Erika Steinbach geht ans Telefon und ist entsetzt, als sie hört, wie die Geschichte ausgegangen ist. "Ich finde es katastrophal, wenn man sich so etwas ausdenkt. Diese Person muss hart bestraft werden." Leid tue es ihr aber nicht, damals den wütenden Smiley gedrückt zu haben, das sei schließlich der Stand der Dinge gewesen. Was aber wirklich schlimm sei: dass es in den Medien und im Netz damals so breitgetreten worden sei und jetzt, wo sich die Geschichte als eine ganz andere herausstellt habe, niemand mehr darüber berichte.
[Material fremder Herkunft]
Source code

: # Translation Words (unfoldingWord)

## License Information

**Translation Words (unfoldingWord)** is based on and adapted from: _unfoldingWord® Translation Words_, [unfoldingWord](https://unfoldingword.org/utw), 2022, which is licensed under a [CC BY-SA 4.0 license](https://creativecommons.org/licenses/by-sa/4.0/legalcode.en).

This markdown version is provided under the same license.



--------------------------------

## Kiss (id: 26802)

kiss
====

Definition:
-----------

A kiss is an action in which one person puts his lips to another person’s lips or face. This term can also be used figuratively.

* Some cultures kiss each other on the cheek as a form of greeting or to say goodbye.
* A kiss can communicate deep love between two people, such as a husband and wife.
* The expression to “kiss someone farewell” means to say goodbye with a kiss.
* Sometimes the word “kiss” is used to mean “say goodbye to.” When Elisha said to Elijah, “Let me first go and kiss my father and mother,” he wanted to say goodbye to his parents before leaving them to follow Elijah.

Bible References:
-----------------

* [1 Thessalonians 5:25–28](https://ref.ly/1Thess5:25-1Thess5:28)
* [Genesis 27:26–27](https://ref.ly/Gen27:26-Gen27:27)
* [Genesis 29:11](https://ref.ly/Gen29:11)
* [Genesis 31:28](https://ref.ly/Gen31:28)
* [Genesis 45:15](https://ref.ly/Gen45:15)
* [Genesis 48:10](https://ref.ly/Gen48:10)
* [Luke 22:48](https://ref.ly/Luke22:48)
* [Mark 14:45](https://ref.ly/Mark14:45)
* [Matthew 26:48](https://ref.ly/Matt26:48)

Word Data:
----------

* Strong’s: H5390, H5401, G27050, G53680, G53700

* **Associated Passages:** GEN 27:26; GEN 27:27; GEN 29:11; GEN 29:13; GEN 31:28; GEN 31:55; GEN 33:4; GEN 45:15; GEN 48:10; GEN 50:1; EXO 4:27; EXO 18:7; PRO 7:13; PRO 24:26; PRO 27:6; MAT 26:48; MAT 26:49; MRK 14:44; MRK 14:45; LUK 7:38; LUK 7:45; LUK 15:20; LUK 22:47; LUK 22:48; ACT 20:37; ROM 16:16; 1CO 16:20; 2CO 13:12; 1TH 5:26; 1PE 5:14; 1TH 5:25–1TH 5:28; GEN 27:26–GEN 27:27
Tanja G. empfängt auf jenem Sofa, auf dem sie vor rund einem Jahr angeblich von Hussein H. gefesselt wurde. Der Fernseher läuft, als sie erzählt, dass sie sich vom Rechtsstaat verraten fühlt. Ihre Schwester und ihr Bruder, sagt sie, hätten sich "hardcore" selbst geritzt. Aber sie selbst? "Niemals." Unter ihrer Hose und ihrem T-Shirt lugen die Narben hervor wie rastlose Würmer. Ihr neues Leben sei so viel besser, sagt sie, mit dem neuen Mann an ihrer Seite, einem strenggläubigen Muslim aus Marokko, durch den sie "den richtigen Koran" kennengelernt habe. Mit dem Kind, das sie sehnsüchtig erwartet. Am 10. Oktober, nur neun Tage nach der Festnahme von Hussein H., sei sie schwanger geworden.
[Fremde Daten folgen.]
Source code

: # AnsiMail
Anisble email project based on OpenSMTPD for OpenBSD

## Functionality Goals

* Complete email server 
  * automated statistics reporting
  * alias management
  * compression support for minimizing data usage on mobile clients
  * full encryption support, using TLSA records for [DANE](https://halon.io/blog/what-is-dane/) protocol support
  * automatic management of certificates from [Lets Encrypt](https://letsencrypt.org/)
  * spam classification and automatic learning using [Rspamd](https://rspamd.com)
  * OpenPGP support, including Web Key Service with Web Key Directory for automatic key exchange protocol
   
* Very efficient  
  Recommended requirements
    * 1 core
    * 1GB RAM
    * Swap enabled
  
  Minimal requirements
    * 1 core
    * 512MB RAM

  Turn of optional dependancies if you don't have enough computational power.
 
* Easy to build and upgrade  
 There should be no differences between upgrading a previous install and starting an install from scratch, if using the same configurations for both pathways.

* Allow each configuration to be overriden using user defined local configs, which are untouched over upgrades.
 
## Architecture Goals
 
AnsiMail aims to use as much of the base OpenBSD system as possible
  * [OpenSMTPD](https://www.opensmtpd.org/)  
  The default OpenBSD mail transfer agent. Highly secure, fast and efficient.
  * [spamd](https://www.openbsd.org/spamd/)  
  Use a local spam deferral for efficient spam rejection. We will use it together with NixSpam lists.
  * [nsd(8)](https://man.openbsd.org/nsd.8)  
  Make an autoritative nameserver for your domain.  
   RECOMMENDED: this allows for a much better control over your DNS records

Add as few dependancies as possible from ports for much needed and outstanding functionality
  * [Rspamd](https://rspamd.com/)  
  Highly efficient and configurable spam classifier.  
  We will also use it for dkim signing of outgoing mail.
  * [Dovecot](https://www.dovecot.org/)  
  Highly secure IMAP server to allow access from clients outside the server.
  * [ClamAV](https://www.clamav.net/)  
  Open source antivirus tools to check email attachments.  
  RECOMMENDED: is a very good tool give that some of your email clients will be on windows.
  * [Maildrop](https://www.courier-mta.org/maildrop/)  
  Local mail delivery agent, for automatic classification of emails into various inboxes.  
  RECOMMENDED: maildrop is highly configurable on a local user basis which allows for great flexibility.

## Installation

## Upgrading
Tanja G. trägt ein pinkes Kopftuch, an dem sie aufgeregt zupft, als sie sagt, dass sie ihren neuen Lebensgefährten bald heiraten werde. Es ist gut möglich, dass sie diesen Mann schon kannte, als sie Hussein H. der Verbrechen bezichtigte. Es ist gut möglich, dass sie Hussein einfach loswerden wollte. Aber nein, sagt Tanja G. nun auf ihrem Sofa, "ich hatte einfach Angst vor dem Psycho-Kopf". Das Motiv ihrer Falschbeschuldigung wird wohl nie ganz aufgeklärt werden können.
Und Hussein H.? Jeden Tag in Haft habe er sich gefragt: Warum passiert mir das? So oft habe er in seiner Zelle an Suizid gedacht, so oft nicht schlafen können. "Die Zeit geht nicht weg im Knast." Nun will er endlich was mit seinem Leben anfangen: in den Sprachkurs gehen, auf einer Baustelle arbeiten, Geld verdienen. Wie lange das in Deutschland möglich sein wird, das weiß er nicht. Er wird hier nur geduldet. Aber er weiß, dass dieses Land ihm etwas schuldet. Und wenn es nur die Entschädigung ist für acht Monate Leben, die ihm geraubt wurden.